One consequence of one-hot encoding that can cause problems is that of collinearity - when features are correlated or have a dependence on each other. For instance, if we know that the customer in the first row of data has Female gender, we also know that this customer does not have Male gender.  We can therefore just use the encoding for either Female or Male genders and no information is lost.  In general, when we have n values we only need n-1 encoded features to capture all the information since one of the features is completely determined by the others.

The get_dummies() method has an argument to do this, drop_first, which removes the encoding for the first value in alphabetical order.

In [None]:
display(pd.get_dummies(data['gender'], drop_first=True).head())

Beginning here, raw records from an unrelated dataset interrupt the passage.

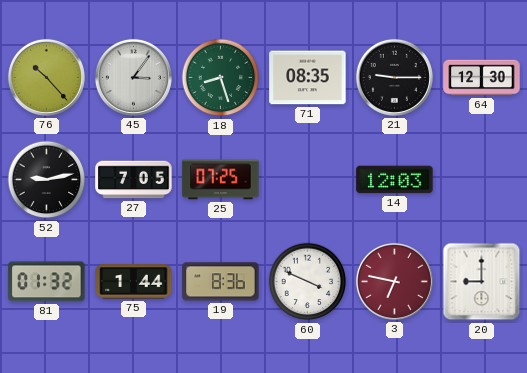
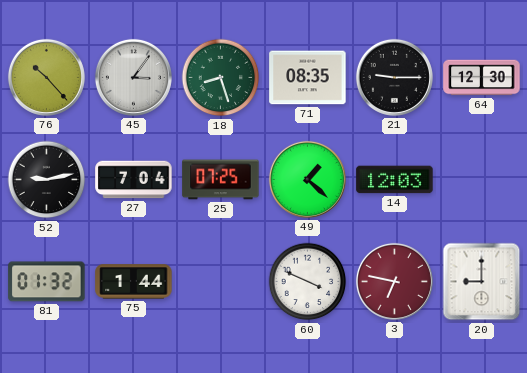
27: 7:05 -> 7:04
49: none -> 1:22
19: 8:36 -> none
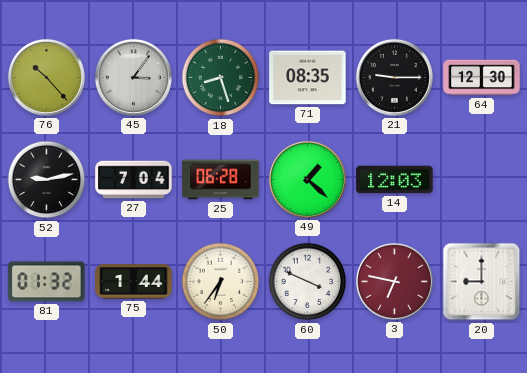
25: 07:25 -> 06:28
50: none -> 6:36
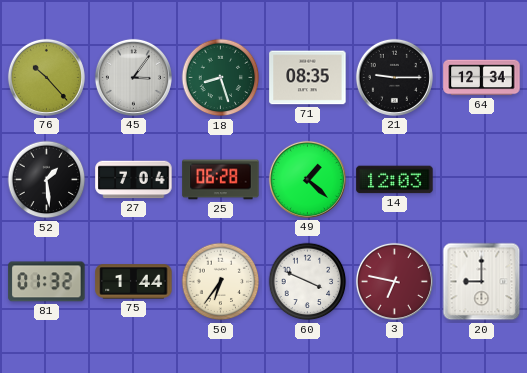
64: 12:30 -> 12:34
52: 9:13 -> 1:29
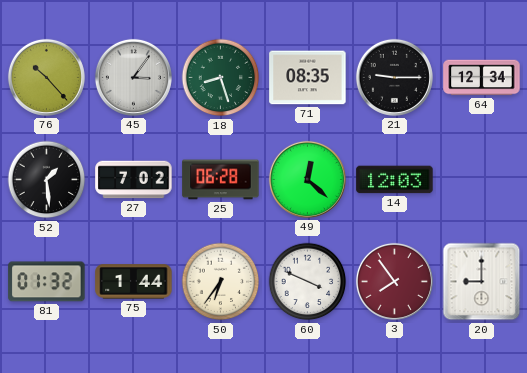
27: 7:04 -> 7:02
49: 1:22 -> 12:22
3: 6:47 -> 7:54
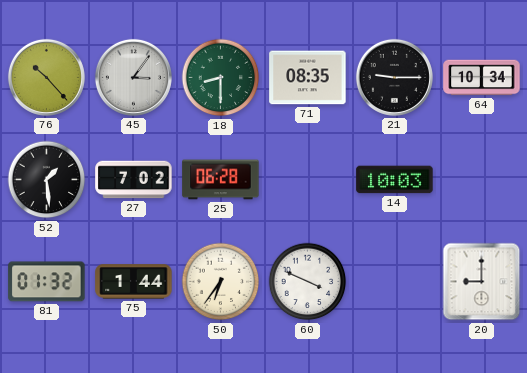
18: 8:27 -> 8:30
64: 12:34 -> 10:34
49: 12:22 -> none
14: 12:03 -> 10:03
3: 7:54 -> none
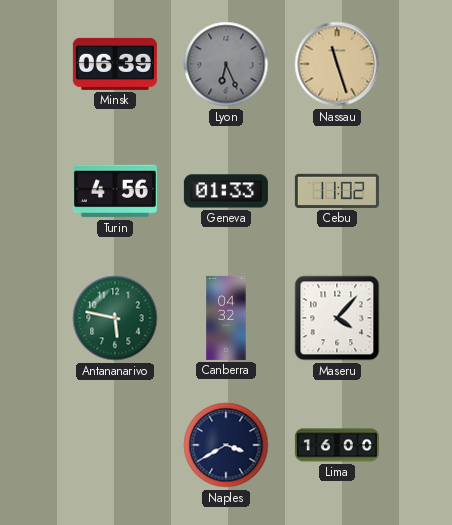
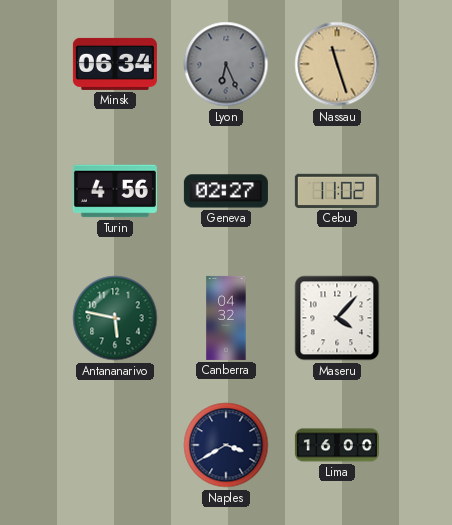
Minsk: 06:39 -> 06:34
Geneva: 01:33 -> 02:27
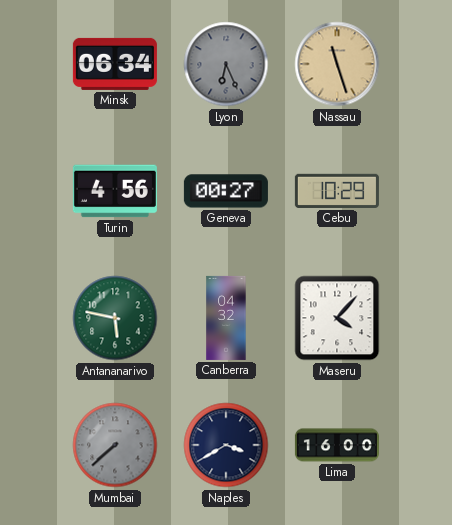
Geneva: 02:27 -> 00:27
Cebu: 11:02 -> 10:29
Mumbai: none -> 7:38
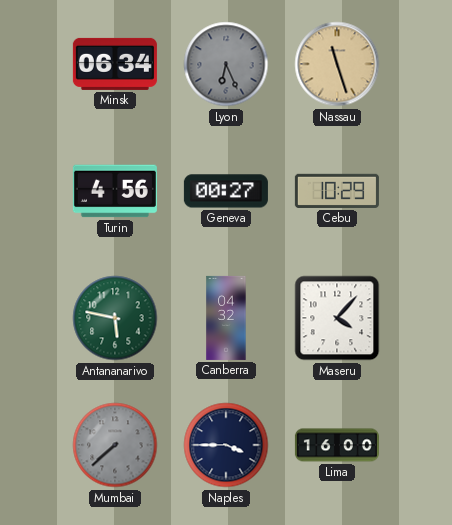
Naples: 3:40 -> 3:45
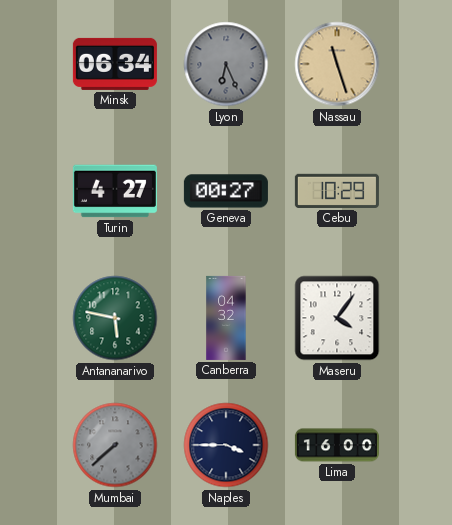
Turin: 4:56 -> 4:27
Maseru: 4:07 -> 4:06
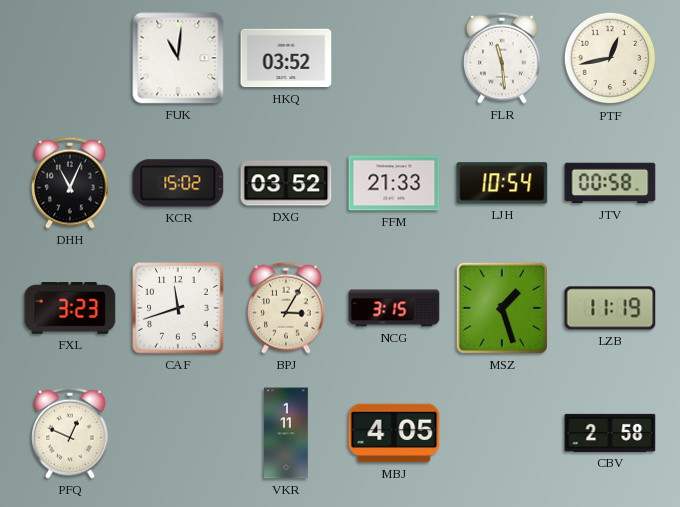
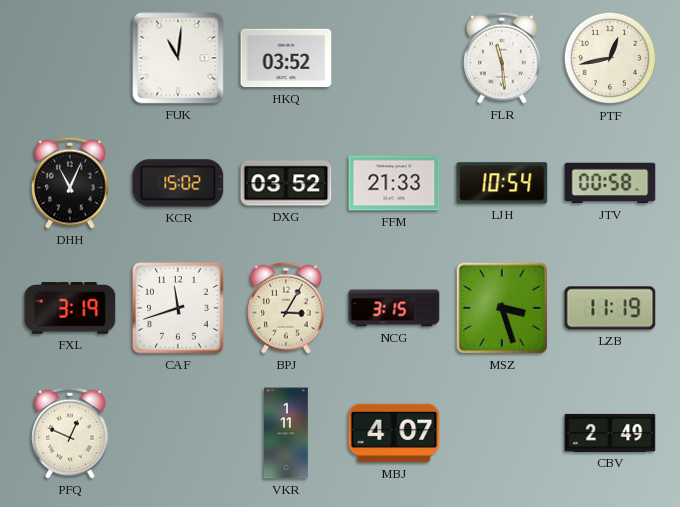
FXL: 3:23 -> 3:19
MSZ: 1:27 -> 3:27
MBJ: 4:05 -> 4:07
CBV: 2:58 -> 2:49
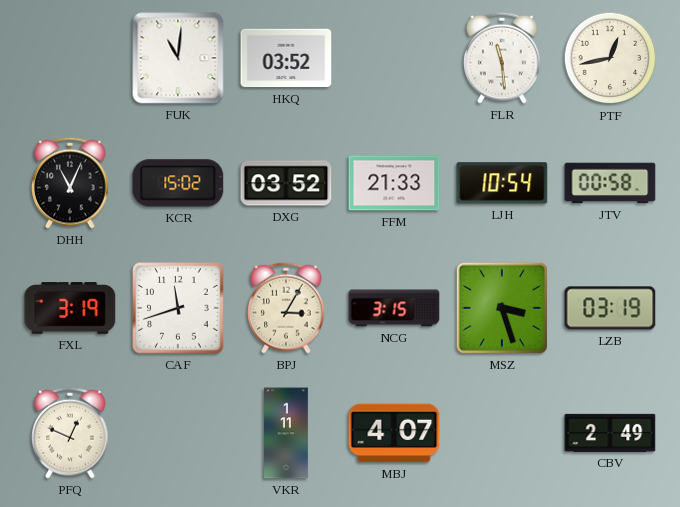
LZB: 11:19 -> 03:19
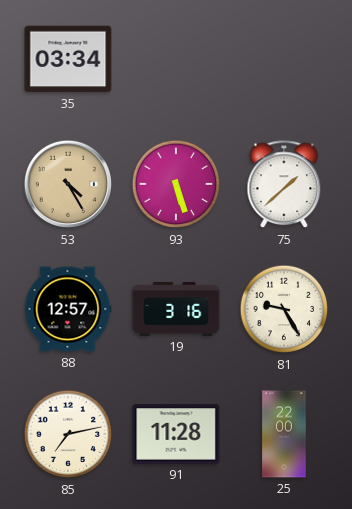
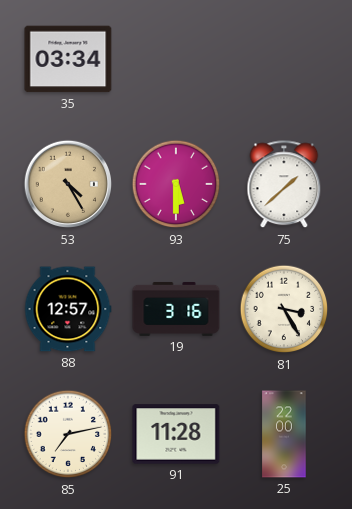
93: 5:27 -> 5:30
81: 9:25 -> 3:25
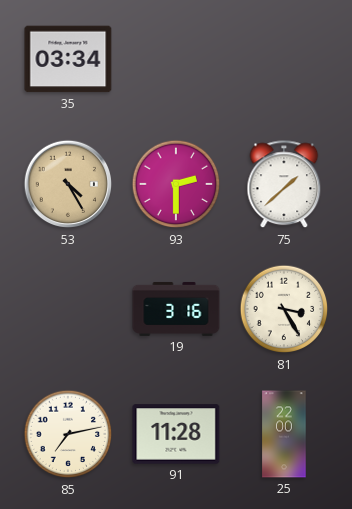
93: 5:30 -> 2:30
88: 12:57 -> none
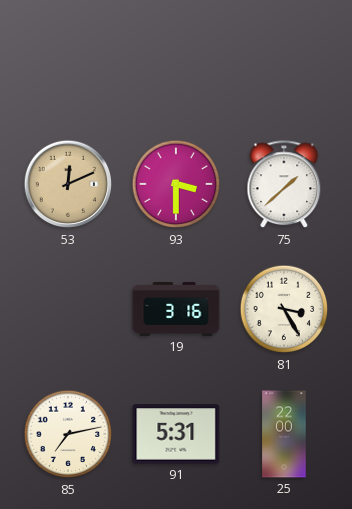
35: 03:34 -> none
53: 4:25 -> 12:11
93: 2:30 -> 3:30
91: 11:28 -> 5:31
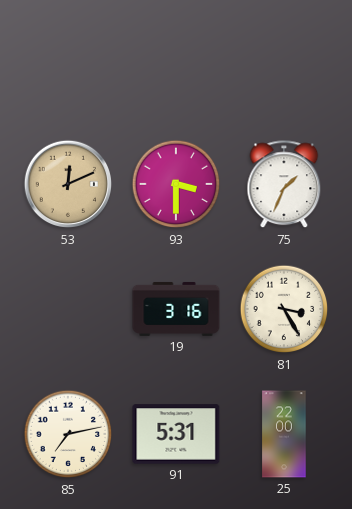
75: 1:38 -> 1:34
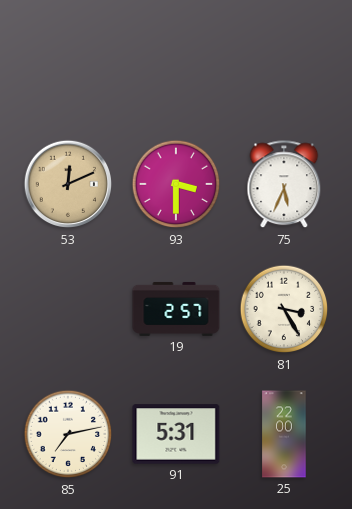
75: 1:34 -> 5:34
19: 3:16 -> 2:57
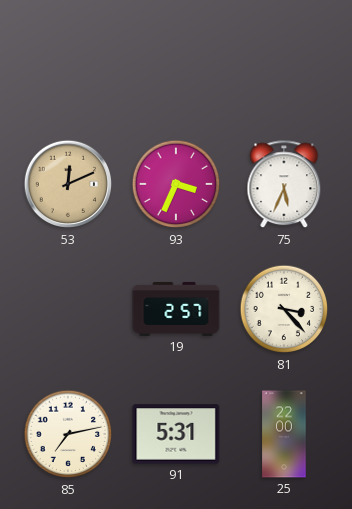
93: 3:30 -> 3:34
81: 3:25 -> 3:23
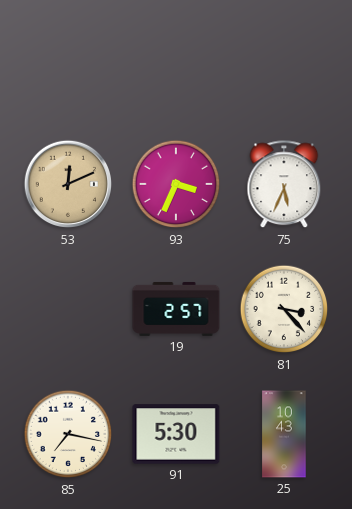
85: 7:13 -> 7:17
91: 5:31 -> 5:30
25: 22:00 -> 10:43
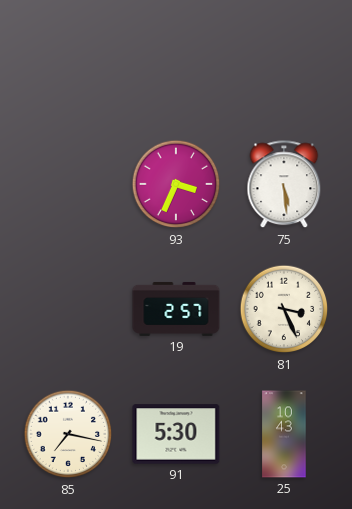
53: 12:11 -> none
75: 5:34 -> 5:29
81: 3:23 -> 3:26
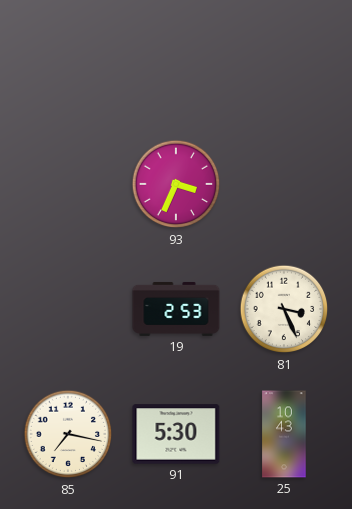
75: 5:29 -> none
19: 2:57 -> 2:53
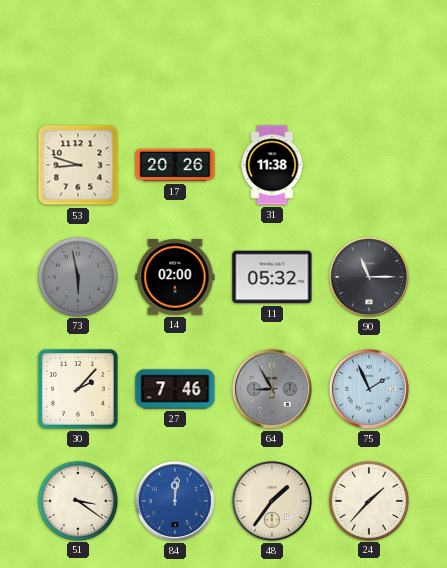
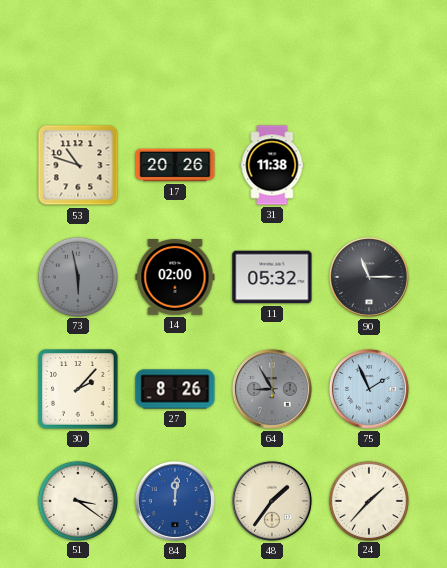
53: 8:48 -> 10:48
27: 7:46 -> 8:26
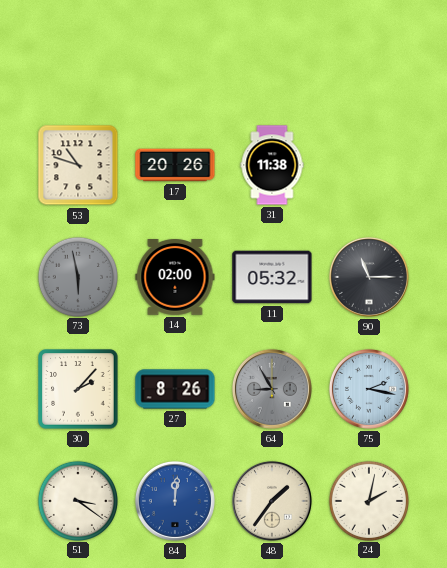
75: 1:56 -> 2:17
24: 1:37 -> 2:02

We will now apply one-hot encoding with the first value dropped to the whole data frame.  We can do this by simply passing the data frame to the get_dummies() method, and all variables of type 'object' will be encoded.  Numeric variables will be unchanged.  We must first remove the customerID column or we will have a unique column for each customer (-1).

In [None]:

data_transformed = data.drop(columns='customerID')
data_transformed = pd.get_dummies(data_transformed, drop_first=True)

print('Number of columns before one-hot encoding:', data.shape[1])
print('Number of columns after one-hot encoding:', data_transformed.shape[1])
data_transformed.head()

As a last step, we will add the customerID back into the data (this is fine since we haven't reordered the data set).  We will then write the output to disk to use in the next module.

### Scaling numeric variables

We will briefly demonstrate how to rescale variables using two different methods.  However, some machine learning models need this and some don't so we won't apply these methods to our data just yet.  

We will use the sklearn module 'preprocessing' which has a number of methods for scaling numeric variables.

In [None]:
from sklearn.preprocessing import MinMaxScaler, StandardScaler

# get an array of all the numeric variables (float64)
numeric_variables = data_transformed.dtypes[data_transformed.dtypes == 'float64'].index.values
        
# display descriptive statistics before transformations
display(data_transformed[numeric_variables].describe())

In [None]:
# Min Max transformation first

min_max = MinMaxScaler().fit_transform(data_transformed[numeric_variables])
min_max = pd.DataFrame(min_max)
min_max.columns = numeric_variables
display(min_max.describe())

It is clear that the output features from a min max scaler all have min of 0 and max of 1

In [None]:
# Standard Scaler transformation

std_scaler = StandardScaler().fit_transform(data_transformed[numeric_variables])
std_scaler = pd.DataFrame(std_scaler)
std_scaler.columns = numeric_variables
display(std_scaler.describe())

It is clear that the output of the standard scaler transformation all have mean of very close to 0 (around machine precision e-16) and standard deviation of around 1.